Much of the problem is that women still aren’t trusted to make sensible decisions for themselves. Having spoken to my own GP and midwife on the subject, it seems that health professionals largely subscribe to the idea that some wine here and there especially after the first trimester isn’t an issue, but that women can’t be trusted to have one glass and it not lead to 10, and therefore encouraging abstinence is safer. If you’d spoken to me as a 20-year-old university student, I might have agreed that limits are hard to observe and drinking is too fun to care about them. But if you’re asking me as a 33-year-old woman carrying my first child, whether I’m about to put limitless party-time ahead of the health of my unborn baby, I’m going to show you the door.

Photo credit: Willie B. Thomas - Getty Images
Photo credit: Willie B. Thomas - Getty Images

There are even worse implications of policing women in this way. If the data captured is to be shared, with NICE or others, it’s not just a gross violation of patient-doctor confidentiality, but could have a whole host of other consequences, such as unfairly affecting future chances of accessing health or life-insurance, for either the mother or the child. And where is the comparative policing of parental partners? If you’re noting down a mother’s evening tipple, you’d better also be keeping track of the husband who does a line of cocaine to start his day, follows it with a few ciders and often turns to violence throughout his partner’s pregnancy. Or how about recording all the substances consumed while the bloke was producing the sperm that made the pregnancy possible?
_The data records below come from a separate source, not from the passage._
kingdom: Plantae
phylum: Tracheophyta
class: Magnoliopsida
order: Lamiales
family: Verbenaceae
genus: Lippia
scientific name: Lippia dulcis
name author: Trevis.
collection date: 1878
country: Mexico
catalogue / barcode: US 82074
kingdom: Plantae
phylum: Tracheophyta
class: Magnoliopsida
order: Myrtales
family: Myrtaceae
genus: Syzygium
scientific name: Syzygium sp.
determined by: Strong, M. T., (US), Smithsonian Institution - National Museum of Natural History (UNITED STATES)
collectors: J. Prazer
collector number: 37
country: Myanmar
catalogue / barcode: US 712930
There is a gendered discrepancy between how bodies are treated in medical settings. Historically, women’s bodies have either been abused or ignored entirely during the production of scientific knowledge, with the ‘white male [coming] to be the prototype of the human research subject'. The knock-on effect is that conclusions drawn about cause and effect, and much medical advice that becomes received wisdom, is largely ignorant of how women’s bodies actually operate. One only need read about the alleged mass hysterectomies taking place in ICE camps in the US to know that, in 2020, the female anatomy still lacks respect. Until this changes, we’ve no business enforcing further monitoring or control measures on women during pregnancy.

Photo credit: martin-dm - Getty Images
Photo credit: martin-dm - Getty Images

Unquestionably, binge drinking during pregnancy is an issue. There is clear scientific evidence of the implications for the foetus, but it is also an indicator of poor maternal mental health and should be carefully observed and carefully handled. Binge drinking during pregnancy is also uncommon and fears over it shouldn’t lead to changes in practice that could have huge consequences for everyone. Regardless of whether, after reading all the evidence that we currently have on offer, you consider moderate drinking during pregnancy to be safe or not, it is still fundamentally a breach of women’s rights to control, record and distribute information about her body without her consent. You can believe that abstinence is best and still respect an adult woman’s right to make decisions for herself.